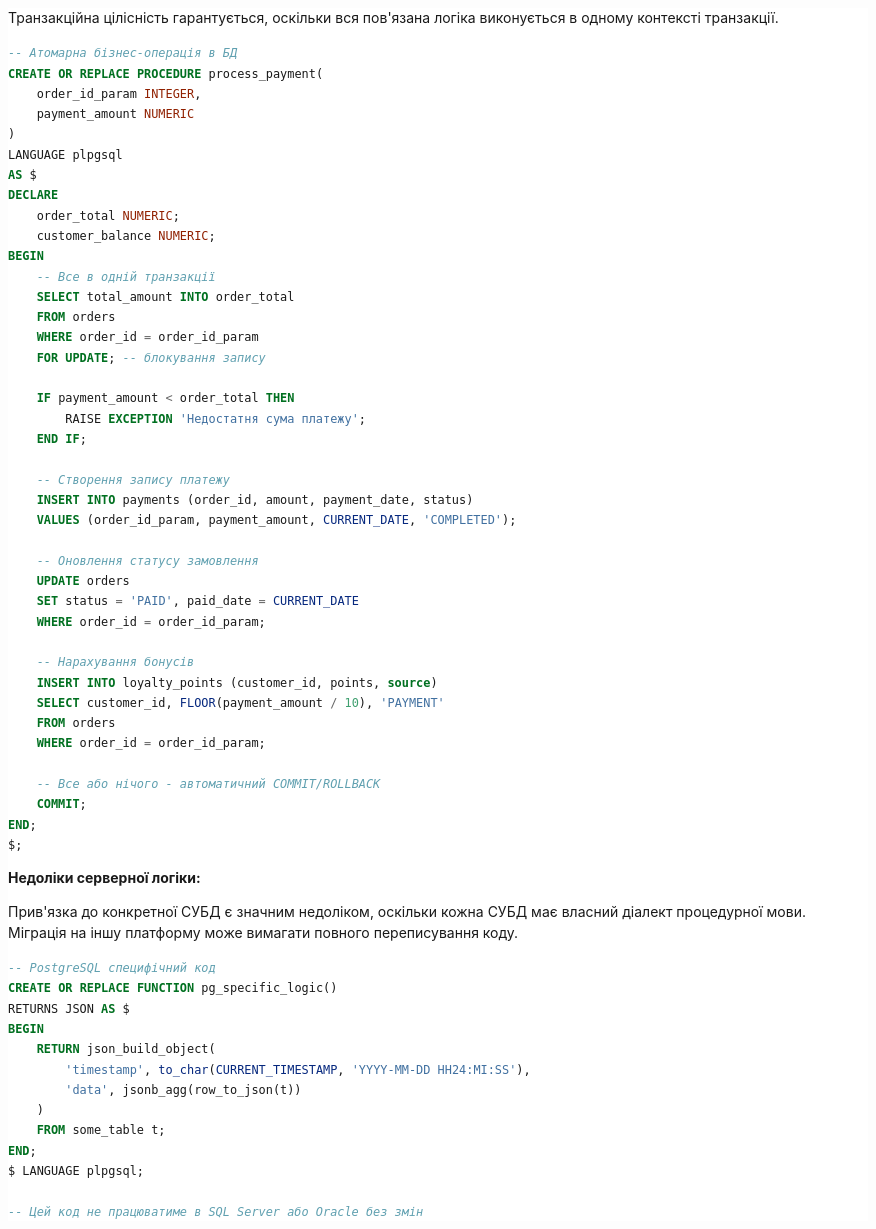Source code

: Транзакційна цілісність гарантується, оскільки вся пов'язана логіка виконується в одному контексті транзакції.

```sql
-- Атомарна бізнес-операція в БД
CREATE OR REPLACE PROCEDURE process_payment(
    order_id_param INTEGER,
    payment_amount NUMERIC
)
LANGUAGE plpgsql
AS $
DECLARE
    order_total NUMERIC;
    customer_balance NUMERIC;
BEGIN
    -- Все в одній транзакції
    SELECT total_amount INTO order_total
    FROM orders
    WHERE order_id = order_id_param
    FOR UPDATE; -- блокування запису

    IF payment_amount < order_total THEN
        RAISE EXCEPTION 'Недостатня сума платежу';
    END IF;

    -- Створення запису платежу
    INSERT INTO payments (order_id, amount, payment_date, status)
    VALUES (order_id_param, payment_amount, CURRENT_DATE, 'COMPLETED');

    -- Оновлення статусу замовлення
    UPDATE orders
    SET status = 'PAID', paid_date = CURRENT_DATE
    WHERE order_id = order_id_param;

    -- Нарахування бонусів
    INSERT INTO loyalty_points (customer_id, points, source)
    SELECT customer_id, FLOOR(payment_amount / 10), 'PAYMENT'
    FROM orders
    WHERE order_id = order_id_param;

    -- Все або нічого - автоматичний COMMIT/ROLLBACK
    COMMIT;
END;
$;
```

**Недоліки серверної логіки:**

Прив'язка до конкретної СУБД є значним недоліком, оскільки кожна СУБД має власний діалект процедурної мови. Міграція на іншу платформу може вимагати повного переписування коду.

```sql
-- PostgreSQL специфічний код
CREATE OR REPLACE FUNCTION pg_specific_logic()
RETURNS JSON AS $
BEGIN
    RETURN json_build_object(
        'timestamp', to_char(CURRENT_TIMESTAMP, 'YYYY-MM-DD HH24:MI:SS'),
        'data', jsonb_agg(row_to_json(t))
    )
    FROM some_table t;
END;
$ LANGUAGE plpgsql;

-- Цей код не працюватиме в SQL Server або Oracle без змін
```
****************
> **Task statement**
Leave the pictures out and reproduce all of the records exactly.

> **Solution to this problem**
Source code

: Транзакційна цілісність гарантується, оскільки вся пов'язана логіка виконується в одному контексті транзакції.

```sql
-- Атомарна бізнес-операція в БД
CREATE OR REPLACE PROCEDURE process_payment(
    order_id_param INTEGER,
    payment_amount NUMERIC
)
LANGUAGE plpgsql
AS $
DECLARE
    order_total NUMERIC;
    customer_balance NUMERIC;
BEGIN
    -- Все в одній транзакції
    SELECT total_amount INTO order_total
    FROM orders
    WHERE order_id = order_id_param
    FOR UPDATE; -- блокування запису

    IF payment_amount < order_total THEN
        RAISE EXCEPTION 'Недостатня сума платежу';
    END IF;

    -- Створення запису платежу
    INSERT INTO payments (order_id, amount, payment_date, status)
    VALUES (order_id_param, payment_amount, CURRENT_DATE, 'COMPLETED');

    -- Оновлення статусу замовлення
    UPDATE orders
    SET status = 'PAID', paid_date = CURRENT_DATE
    WHERE order_id = order_id_param;

    -- Нарахування бонусів
    INSERT INTO loyalty_points (customer_id, points, source)
    SELECT customer_id, FLOOR(payment_amount / 10), 'PAYMENT'
    FROM orders
    WHERE order_id = order_id_param;

    -- Все або нічого - автоматичний COMMIT/ROLLBACK
    COMMIT;
END;
$;
```

**Недоліки серверної логіки:**

Прив'язка до конкретної СУБД є значним недоліком, оскільки кожна СУБД має власний діалект процедурної мови. Міграція на іншу платформу може вимагати повного переписування коду.

```sql
-- PostgreSQL специфічний код
CREATE OR REPLACE FUNCTION pg_specific_logic()
RETURNS JSON AS $
BEGIN
    RETURN json_build_object(
        'timestamp', to_char(CURRENT_TIMESTAMP, 'YYYY-MM-DD HH24:MI:SS'),
        'data', jsonb_agg(row_to_json(t))
    )
    FROM some_table t;
END;
$ LANGUAGE plpgsql;

-- Цей код не працюватиме в SQL Server або Oracle без змін
```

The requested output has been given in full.